What if Sanders’s pledged delegates voices would be added to Clinton’s ones? Ask frequentist:
prop.test(c(1144,1812+1521),c(1239,2382+1569))
##
## 2-sample test for equality of proportions with continuity
## correction
##
## data: c(1144, 1812 + 1521) out of c(1239, 2382 + 1569)

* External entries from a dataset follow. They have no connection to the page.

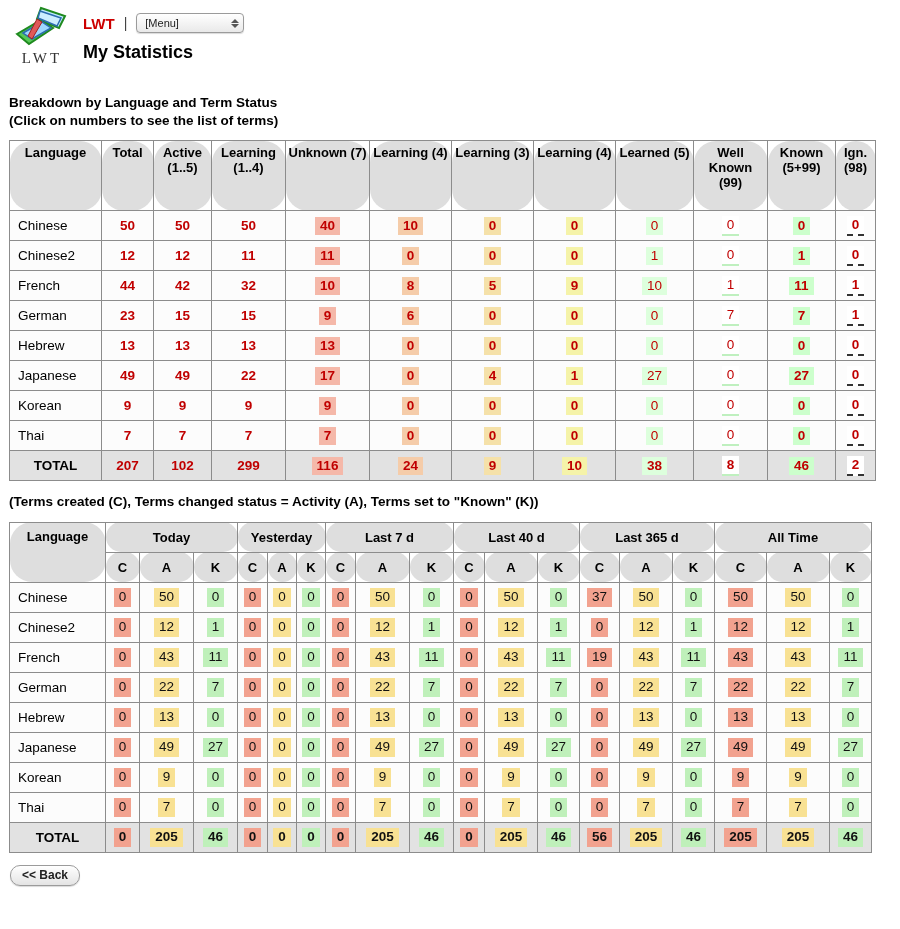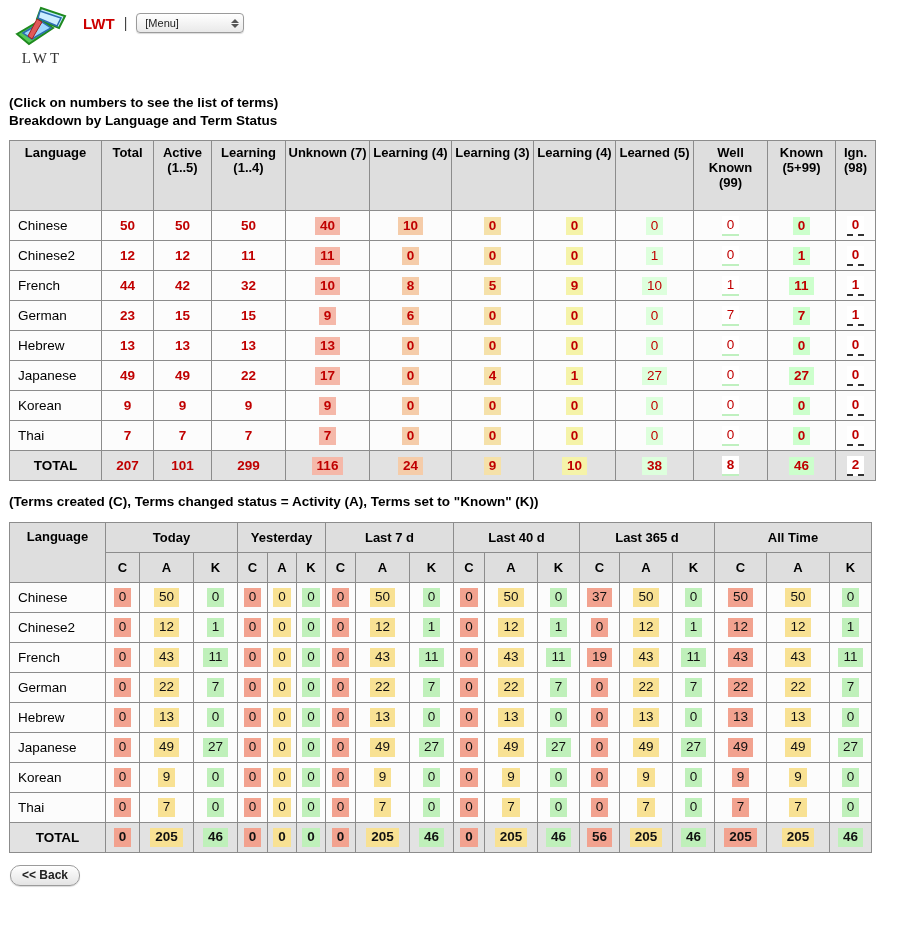--- a/index.html
+++ b/index.html
@@ -40,21 +40,21 @@
   
   .sec-head { font-weight:bold; font-size:13.5px; line-height:1.35; }
   #sec1 { margin-top:27px; }
   #sec2 { margin-top:12px; }
 
   
   table { border-collapse:collapse; margin-top:10px; table-layout:fixed; border:1px solid #5f5f5f; }
   th, td { border:1px solid #8c8c8c; }
   th {
     background:#dedede; font-weight:bold; font-size:13px;
-    padding:4px 2px; text-align:center;
+    padding:4px 2px; text-align:center;border-radius:22px;
   }
   #t1 thead th { vertical-align:top; height:70px; }
   #t2 thead th { vertical-align:middle; height:30px; }
   #t2 th.corner { vertical-align:top; padding-top:6px; }
   td { background:#fcfcfc; text-align:center; padding:4px 2px; height:30px; font-size:13.5px; }
   td.lang { text-align:left; padding-left:8px; font-size:13.5px; }
   tr.total td { background:#e2e2e2; font-weight:bold; }
   tr.total td.lang { text-align:center; padding-left:2px; }
 
   
@@ -97,26 +97,27 @@
         <span class="brand">LWT</span>
         <span class="sep">|</span>
         <div class="menu-select">
           <span>[Menu]</span>
           <span class="arrows">
               <i class="up"></i>
               <i class="down"></i>
             </span>
         </div>
       </div>
+      <h1>My Statistics</h1>
     </div>
   </header>
 
   <div class="sec-head" id="sec1">
+    <div>Breakdown by Language and Term Status</div>
     <div>(Click on numbers to see the list of terms)</div>
-    <div>Breakdown by Language and Term Status</div>
   </div>
 
   <table id="t1">
       <colgroup>
         <col style="width: 92px;">
         <col style="width: 52px;">
         <col style="width: 58px;">
         <col style="width: 74px;">
         <col style="width: 84px;">
         <col style="width: 82px;">
@@ -252,21 +253,21 @@
           <td><span class="num st3" style="background-color: rgb(245, 225, 169); color: rgb(192, 0, 0);">0</span></td>
           <td><span class="num st4" style="background-color: rgb(245, 243, 169); color: rgb(192, 0, 0);">0</span></td>
           <td><span class="num st5" style="background-color: rgb(221, 255, 221); color: rgb(192, 0, 0);">0</span></td>
           <td><span class="num st99" style="background-color: rgb(255, 255, 255); color: rgb(192, 0, 0);">0</span></td>
           <td><span class="num known" style="background-color: rgb(204, 255, 204); color: rgb(192, 0, 0);">0</span></td>
           <td><span class="num st98" style="background-color: rgb(255, 255, 255); color: rgb(192, 0, 0);">0</span></td>
         </tr>
         <tr class="total">
           <td class="lang">TOTAL</td>
           <td><span class="num plain" style="color: rgb(192, 0, 0);">207</span></td>
-          <td><span class="num plain" style="color: rgb(192, 0, 0);">101</span></td>
+          <td><span class="num plain" style="color: rgb(192, 0, 0);">102</span></td>
           <td><span class="num plain" style="color: rgb(192, 0, 0);">299</span></td>
           <td><span class="num st1" style="background-color: rgb(245, 184, 169); color: rgb(192, 0, 0);">116</span></td>
           <td><span class="num st2" style="background-color: rgb(245, 204, 169); color: rgb(192, 0, 0);">24</span></td>
           <td><span class="num st3" style="background-color: rgb(245, 225, 169); color: rgb(192, 0, 0);">9</span></td>
           <td><span class="num st4" style="background-color: rgb(245, 243, 169); color: rgb(192, 0, 0);">10</span></td>
           <td><span class="num st5" style="background-color: rgb(221, 255, 221); color: rgb(192, 0, 0);">38</span></td>
           <td><span class="num st99" style="background-color: rgb(255, 255, 255); color: rgb(192, 0, 0);">8</span></td>
           <td><span class="num known" style="background-color: rgb(204, 255, 204); color: rgb(192, 0, 0);">46</span></td>
           <td><span class="num st98" style="background-color: rgb(255, 255, 255); color: rgb(192, 0, 0);">2</span></td>
         </tr>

## X-squared = 49.939, df = 1, p-value = 1.586e-12
## alternative hypothesis: two.sided
## 95 percent confidence interval:
## 0.06056212 0.09892060
## sample estimates:
## prop 1 prop 2
## 0.9233253 0.8435839
And what about Bayes?
fit2<-bayes.prop.test(c(1144,1812+1521),c(1239,2382+1569))
plot(fit2)
Well, H.Clinton support by Sanders pledged delegates voters would grow \({P}_{HC+S}=1812+1521/2382+1569=0.84\) but not enough to beat D.Trump significantly.